■ Problem details: Find all the lines in the entries below that hold the word "click" and copy them.

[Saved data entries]

****************************************

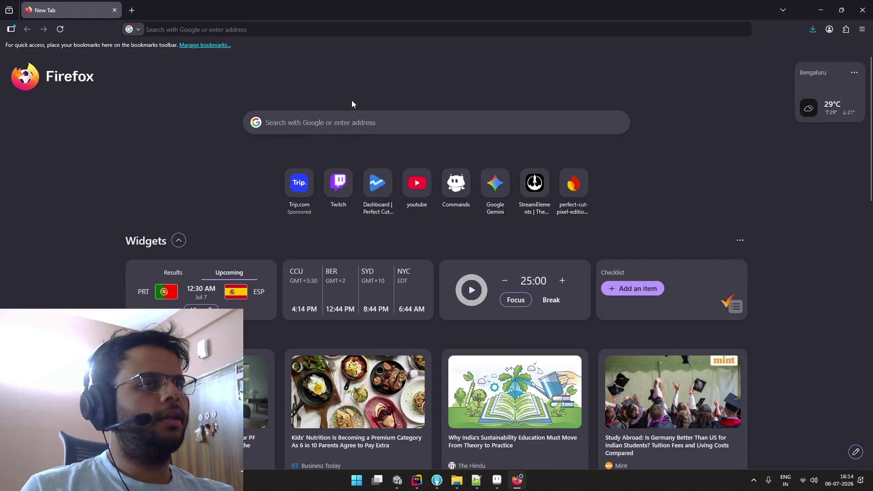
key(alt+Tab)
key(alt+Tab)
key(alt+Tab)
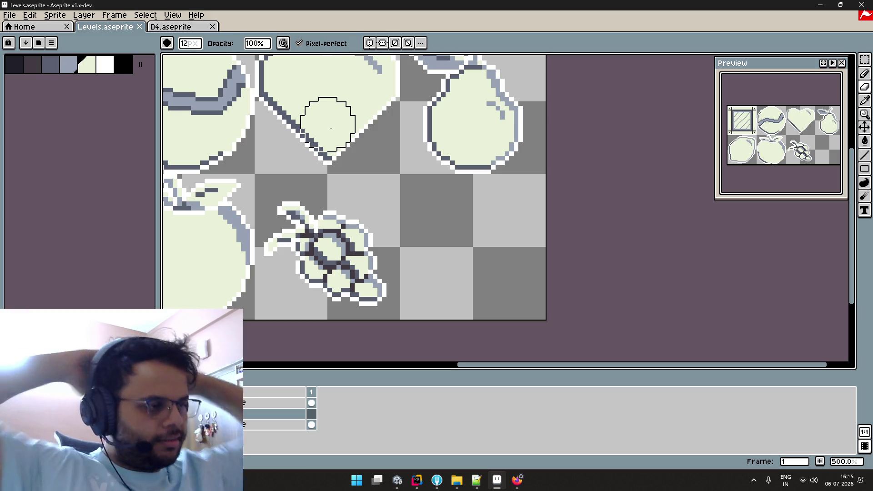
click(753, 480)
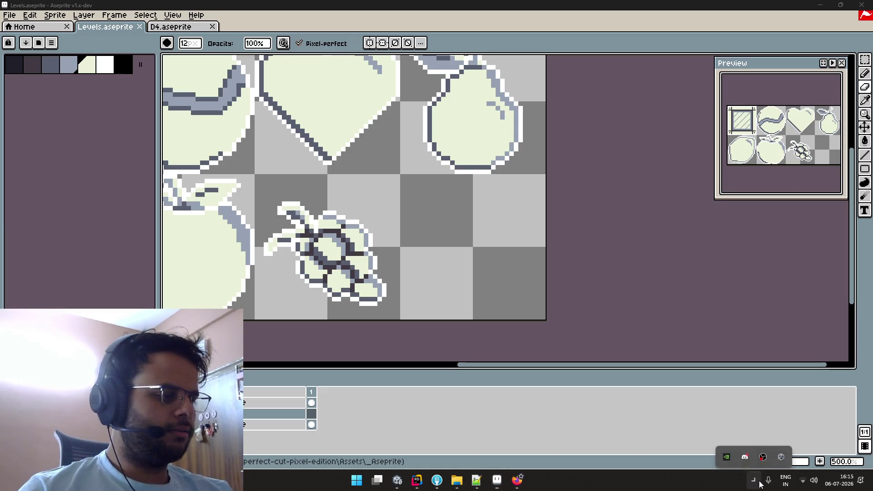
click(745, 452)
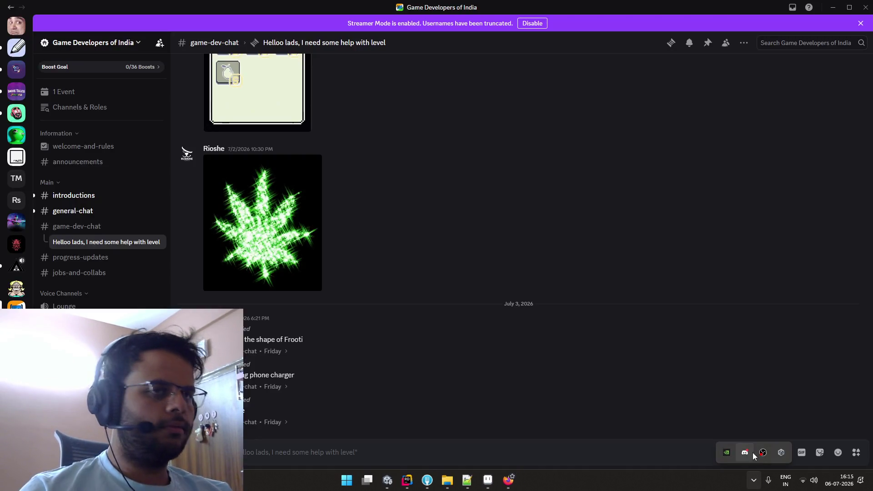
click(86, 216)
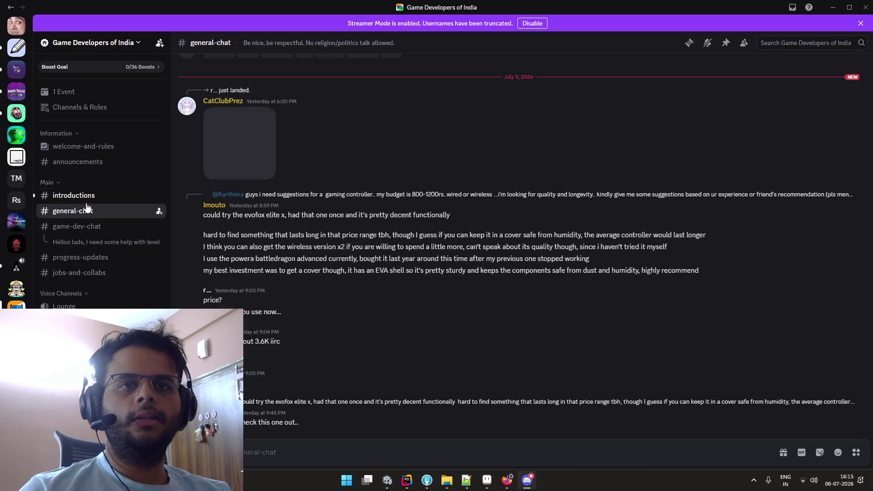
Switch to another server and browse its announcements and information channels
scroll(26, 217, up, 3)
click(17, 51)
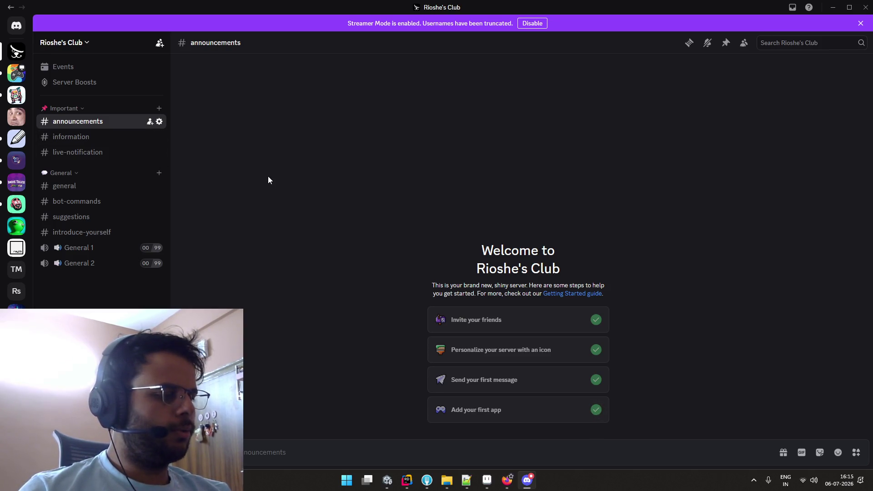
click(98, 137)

****************************************

■ Answer area:
click(753, 480)
click(745, 452)
click(86, 216)
click(17, 51)
click(98, 137)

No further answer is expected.